::: Extracted records

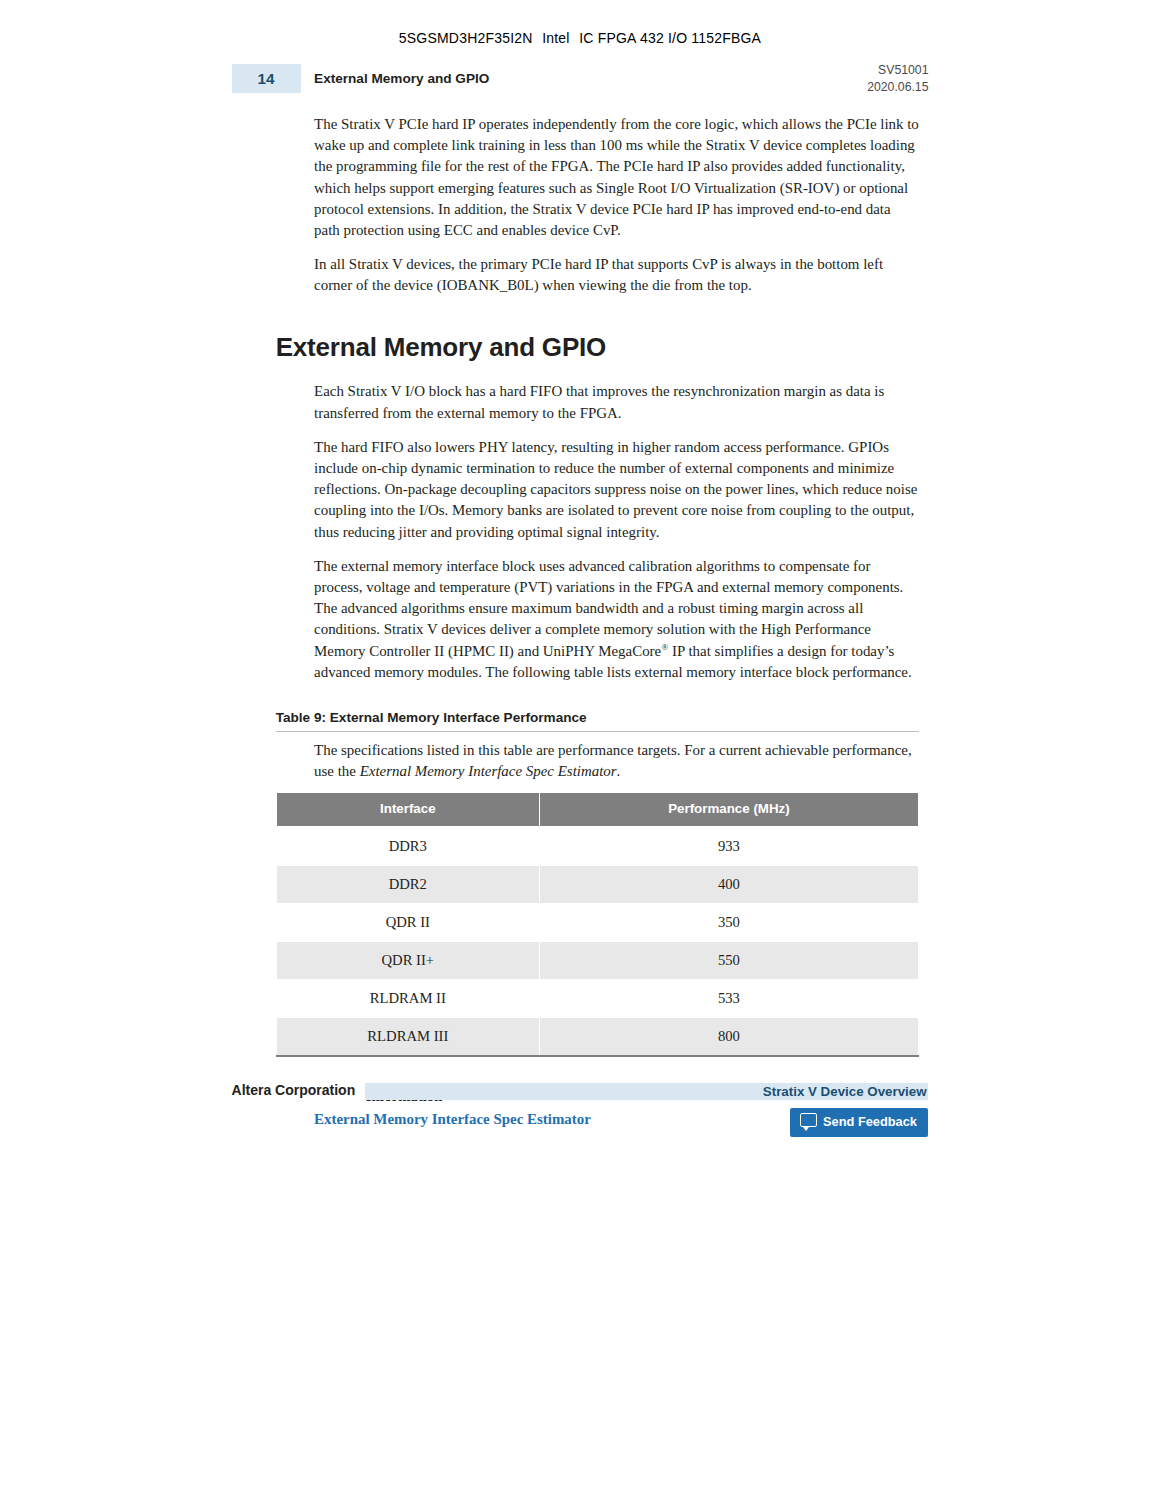5SGSMD3H2F35I2N Intel IC FPGA 432 I/O 1152FBGA
14
External Memory and GPIO
SV51001
2020.06.15
The Stratix V PCIe hard IP operates independently from the core logic, which allows the PCIe link to wake up and complete link training in less than 100 ms while the Stratix V device completes loading the programming file for the rest of the FPGA. The PCIe hard IP also provides added functionality, which helps support emerging features such as Single Root I/O Virtualization (SR-IOV) or optional protocol extensions. In addition, the Stratix V device PCIe hard IP has improved end-to-end data path protection using ECC and enables device CvP.
In all Stratix V devices, the primary PCIe hard IP that supports CvP is always in the bottom left corner of the device (IOBANK_B0L) when viewing the die from the top.
External Memory and GPIO
Each Stratix V I/O block has a hard FIFO that improves the resynchronization margin as data is transferred from the external memory to the FPGA.
The hard FIFO also lowers PHY latency, resulting in higher random access performance. GPIOs include on-chip dynamic termination to reduce the number of external components and minimize reflections. On-package decoupling capacitors suppress noise on the power lines, which reduce noise coupling into the I/Os. Memory banks are isolated to prevent core noise from coupling to the output, thus reducing jitter and providing optimal signal integrity.
The external memory interface block uses advanced calibration algorithms to compensate for process, voltage and temperature (PVT) variations in the FPGA and external memory components. The advanced algorithms ensure maximum bandwidth and a robust timing margin across all conditions. Stratix V devices deliver a complete memory solution with the High Performance Memory Controller II (HPMC II) and UniPHY MegaCore® IP that simplifies a design for today’s advanced memory modules. The following table lists external memory interface block performance.
Table 9: External Memory Interface Performance
The specifications listed in this table are performance targets. For a current achievable performance, use the External Memory Interface Spec Estimator.
| Interface | Performance (MHz) |
| --- | --- |
| DDR3 | 933 |
| DDR2 | 400 |
| QDR II | 350 |
| QDR II+ | 550 |
| RLDRAM II | 533 |
| RLDRAM III | 800 |
Related Information
External Memory Interface Spec Estimator
Altera Corporation
Stratix V Device Overview
Send Feedback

::::::

In the transcription, every picture is to be excluded and the records above given again exactly.

5SGSMD3H2F35I2N Intel IC FPGA 432 I/O 1152FBGA
14
External Memory and GPIO
SV51001
2020.06.15
The Stratix V PCIe hard IP operates independently from the core logic, which allows the PCIe link to wake up and complete link training in less than 100 ms while the Stratix V device completes loading the programming file for the rest of the FPGA. The PCIe hard IP also provides added functionality, which helps support emerging features such as Single Root I/O Virtualization (SR-IOV) or optional protocol extensions. In addition, the Stratix V device PCIe hard IP has improved end-to-end data path protection using ECC and enables device CvP.
In all Stratix V devices, the primary PCIe hard IP that supports CvP is always in the bottom left corner of the device (IOBANK_B0L) when viewing the die from the top.
External Memory and GPIO
Each Stratix V I/O block has a hard FIFO that improves the resynchronization margin as data is transferred from the external memory to the FPGA.
The hard FIFO also lowers PHY latency, resulting in higher random access performance. GPIOs include on-chip dynamic termination to reduce the number of external components and minimize reflections. On-package decoupling capacitors suppress noise on the power lines, which reduce noise coupling into the I/Os. Memory banks are isolated to prevent core noise from coupling to the output, thus reducing jitter and providing optimal signal integrity.
The external memory interface block uses advanced calibration algorithms to compensate for process, voltage and temperature (PVT) variations in the FPGA and external memory components. The advanced algorithms ensure maximum bandwidth and a robust timing margin across all conditions. Stratix V devices deliver a complete memory solution with the High Performance Memory Controller II (HPMC II) and UniPHY MegaCore® IP that simplifies a design for today’s advanced memory modules. The following table lists external memory interface block performance.
Table 9: External Memory Interface Performance
The specifications listed in this table are performance targets. For a current achievable performance, use the External Memory Interface Spec Estimator.
| Interface | Performance (MHz) |
| --- | --- |
| DDR3 | 933 |
| DDR2 | 400 |
| QDR II | 350 |
| QDR II+ | 550 |
| RLDRAM II | 533 |
| RLDRAM III | 800 |
Related Information
External Memory Interface Spec Estimator
Altera Corporation
Stratix V Device Overview
Send Feedback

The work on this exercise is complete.